Consigne 1 =>
Répondez à ces questions sur le texte consacré à la PPE3 :
(a) Dans quel journal la tribune de Xavier Moreno a-t-elle été publiée ?
(b) Quelle fonction Jean-Louis Butré occupe-t-il ?
(c) À quel épisode historique l'investissement dans l'éolien est-il comparé ?

Texte fourni =>
_ _ _
Un regard lucide sur la PPE3 : l’analyse implacable de Xavier Moreno

La Fédération Environnement Durable salue la tribune publiée par Xavier Moreno dans Le Figaro, qui apporte un éclairage stratégique capital sur les dérives du projet PPE3 et notamment l'éolien.

Ingénieur polytechnicien, ancien dirigeant d'entreprises industrielles et président du think tank CEREME (Cercle d’étude réalités écologiques et mix énergétique), Xavier Moreno est l’un des rares experts à articuler avec rigueur vision industrielle, exigence écologique et cohérence économique.

Son texte met en évidence, chiffres à l’appui, l’absurdité des investissements prévus dans l’éolien offshore et terrestre. Il confirme ce que la FED dénonce depuis des années : une politique énergétique guidée par les injonctions d’un lobby industriel, non par les besoins réels du pays.

Face à une France déjà largement décarbonée, et à une électricité excédentaire, cette fuite en avant technocratique est non seulement inefficace, mais dangereuse pour notre souveraineté et notre industrie.

Nous invitons tous les élus, acteurs publics et citoyens à prendre connaissance de cette analyse. Elle est un outil précieux pour refuser une programmation énergétique aussi irréaliste que ruineuse

Jean-Louis Butré
Président – Fédération Environnement Durable



TRIBUNE - L’investissement massif dans l’éolien prévu par le projet de décret PPE3 s’explique moins par les besoins de production en électricité que par les exigences des industriels du secteur, estime le président du Cérémé*. Un investissement discutable qui rappelle les ateliers nationaux de 1848.

* Ingénieur polytechnicien, Xavier Moreno est président du think-tank Cérémé (Cercle d’étude réalités écologiques et mix énergétique).
_ _ _
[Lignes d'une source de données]
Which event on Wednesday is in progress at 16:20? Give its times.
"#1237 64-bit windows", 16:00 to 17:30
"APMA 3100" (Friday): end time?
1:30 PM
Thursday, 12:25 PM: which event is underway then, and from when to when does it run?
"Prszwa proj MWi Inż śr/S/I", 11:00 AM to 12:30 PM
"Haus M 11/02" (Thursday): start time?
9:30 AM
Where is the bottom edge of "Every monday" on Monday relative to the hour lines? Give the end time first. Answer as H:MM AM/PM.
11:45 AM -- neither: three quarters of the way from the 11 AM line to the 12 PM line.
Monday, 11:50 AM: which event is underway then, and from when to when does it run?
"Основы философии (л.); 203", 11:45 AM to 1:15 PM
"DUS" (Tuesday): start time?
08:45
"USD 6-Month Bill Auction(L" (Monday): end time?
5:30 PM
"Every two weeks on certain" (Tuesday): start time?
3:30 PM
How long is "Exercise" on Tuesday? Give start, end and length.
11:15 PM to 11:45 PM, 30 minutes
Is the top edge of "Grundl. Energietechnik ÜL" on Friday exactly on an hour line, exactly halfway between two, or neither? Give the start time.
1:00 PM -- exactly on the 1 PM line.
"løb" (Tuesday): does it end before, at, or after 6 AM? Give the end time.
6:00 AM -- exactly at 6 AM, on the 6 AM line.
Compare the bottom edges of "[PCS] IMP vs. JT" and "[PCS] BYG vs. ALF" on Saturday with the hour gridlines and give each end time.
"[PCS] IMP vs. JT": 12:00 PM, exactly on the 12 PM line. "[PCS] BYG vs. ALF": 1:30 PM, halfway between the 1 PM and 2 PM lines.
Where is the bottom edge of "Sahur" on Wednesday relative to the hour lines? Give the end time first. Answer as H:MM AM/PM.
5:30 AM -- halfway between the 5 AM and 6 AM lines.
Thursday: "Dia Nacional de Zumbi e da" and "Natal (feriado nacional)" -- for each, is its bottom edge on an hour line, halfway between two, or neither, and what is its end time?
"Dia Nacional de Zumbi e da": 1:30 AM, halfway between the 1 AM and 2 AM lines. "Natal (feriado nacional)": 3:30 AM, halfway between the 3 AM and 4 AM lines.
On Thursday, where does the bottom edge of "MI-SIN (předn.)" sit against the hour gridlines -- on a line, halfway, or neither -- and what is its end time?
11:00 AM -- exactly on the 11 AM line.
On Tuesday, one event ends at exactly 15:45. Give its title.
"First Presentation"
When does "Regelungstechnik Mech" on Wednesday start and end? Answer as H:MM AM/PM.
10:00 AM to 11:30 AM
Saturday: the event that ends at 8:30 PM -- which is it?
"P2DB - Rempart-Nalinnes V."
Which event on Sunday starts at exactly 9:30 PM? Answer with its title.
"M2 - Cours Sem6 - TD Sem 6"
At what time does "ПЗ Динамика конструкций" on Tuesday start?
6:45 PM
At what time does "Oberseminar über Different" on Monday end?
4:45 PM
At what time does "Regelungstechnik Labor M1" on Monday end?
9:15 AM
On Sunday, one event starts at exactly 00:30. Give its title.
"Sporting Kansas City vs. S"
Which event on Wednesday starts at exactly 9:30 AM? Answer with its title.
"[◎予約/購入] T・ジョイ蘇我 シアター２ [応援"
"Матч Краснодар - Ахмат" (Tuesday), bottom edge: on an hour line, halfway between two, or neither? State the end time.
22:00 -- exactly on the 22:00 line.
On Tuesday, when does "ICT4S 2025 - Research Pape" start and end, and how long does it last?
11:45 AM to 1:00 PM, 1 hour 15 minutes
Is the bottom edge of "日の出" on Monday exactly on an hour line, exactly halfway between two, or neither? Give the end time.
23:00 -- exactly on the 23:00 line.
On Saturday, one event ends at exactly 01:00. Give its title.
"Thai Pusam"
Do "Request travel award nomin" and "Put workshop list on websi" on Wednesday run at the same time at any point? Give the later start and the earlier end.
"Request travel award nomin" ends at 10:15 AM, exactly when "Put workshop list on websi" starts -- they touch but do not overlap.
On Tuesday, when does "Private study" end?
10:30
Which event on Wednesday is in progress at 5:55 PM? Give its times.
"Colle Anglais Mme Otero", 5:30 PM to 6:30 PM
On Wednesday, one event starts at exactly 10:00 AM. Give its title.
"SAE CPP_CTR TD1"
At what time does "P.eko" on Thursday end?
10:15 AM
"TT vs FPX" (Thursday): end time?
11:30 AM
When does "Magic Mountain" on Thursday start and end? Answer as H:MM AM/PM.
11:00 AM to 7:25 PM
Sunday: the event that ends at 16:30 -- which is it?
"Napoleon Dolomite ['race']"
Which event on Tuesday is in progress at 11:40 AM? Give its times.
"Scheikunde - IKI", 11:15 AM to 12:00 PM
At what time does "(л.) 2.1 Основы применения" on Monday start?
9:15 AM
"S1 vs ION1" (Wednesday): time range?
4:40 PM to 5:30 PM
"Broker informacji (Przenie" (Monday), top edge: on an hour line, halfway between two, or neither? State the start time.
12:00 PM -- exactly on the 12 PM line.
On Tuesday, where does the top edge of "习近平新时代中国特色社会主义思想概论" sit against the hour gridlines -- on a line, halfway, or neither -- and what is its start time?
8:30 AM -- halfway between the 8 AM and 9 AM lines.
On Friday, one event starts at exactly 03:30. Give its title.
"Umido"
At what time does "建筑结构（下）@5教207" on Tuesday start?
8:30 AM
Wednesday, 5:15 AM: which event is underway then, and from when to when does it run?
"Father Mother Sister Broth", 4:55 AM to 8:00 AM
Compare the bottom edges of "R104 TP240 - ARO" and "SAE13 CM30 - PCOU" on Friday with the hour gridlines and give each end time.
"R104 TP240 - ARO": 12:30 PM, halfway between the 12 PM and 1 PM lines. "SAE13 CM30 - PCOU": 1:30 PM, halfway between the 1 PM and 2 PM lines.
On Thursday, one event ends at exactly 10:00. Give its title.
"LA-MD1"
_ _ _
Consigne 2 => Mettez en liste numérotée les lignes de la source de données allant de la ligne qui contient "on Wednesday relative" jusqu'à celle qui contient "- Cours Sem6", ces deux lignes comprises, sans les lignes vides.

Corrigé complet 1 =>
(a) Le Figaro.
(b) Président de la Fédération Environnement Durable.
(c) Aux ateliers nationaux de 1848.

Corrigé complet 2 =>
1. Where is the bottom edge of "Sahur" on Wednesday relative to the hour lines? Give the end time first. Answer as H:MM AM/PM.
2. 5:30 AM -- halfway between the 5 AM and 6 AM lines.
3. Thursday: "Dia Nacional de Zumbi e da" and "Natal (feriado nacional)" -- for each, is its bottom edge on an hour line, halfway between two, or neither, and what is its end time?
4. "Dia Nacional de Zumbi e da": 1:30 AM, halfway between the 1 AM and 2 AM lines. "Natal (feriado nacional)": 3:30 AM, halfway between the 3 AM and 4 AM lines.
5. On Thursday, where does the bottom edge of "MI-SIN (předn.)" sit against the hour gridlines -- on a line, halfway, or neither -- and what is its end time?
6. 11:00 AM -- exactly on the 11 AM line.
7. On Tuesday, one event ends at exactly 15:45. Give its title.
8. "First Presentation"
9. When does "Regelungstechnik Mech" on Wednesday start and end? Answer as H:MM AM/PM.
10. 10:00 AM to 11:30 AM
11. Saturday: the event that ends at 8:30 PM -- which is it?
12. "P2DB - Rempart-Nalinnes V."
13. Which event on Sunday starts at exactly 9:30 PM? Answer with its title.
14. "M2 - Cours Sem6 - TD Sem 6"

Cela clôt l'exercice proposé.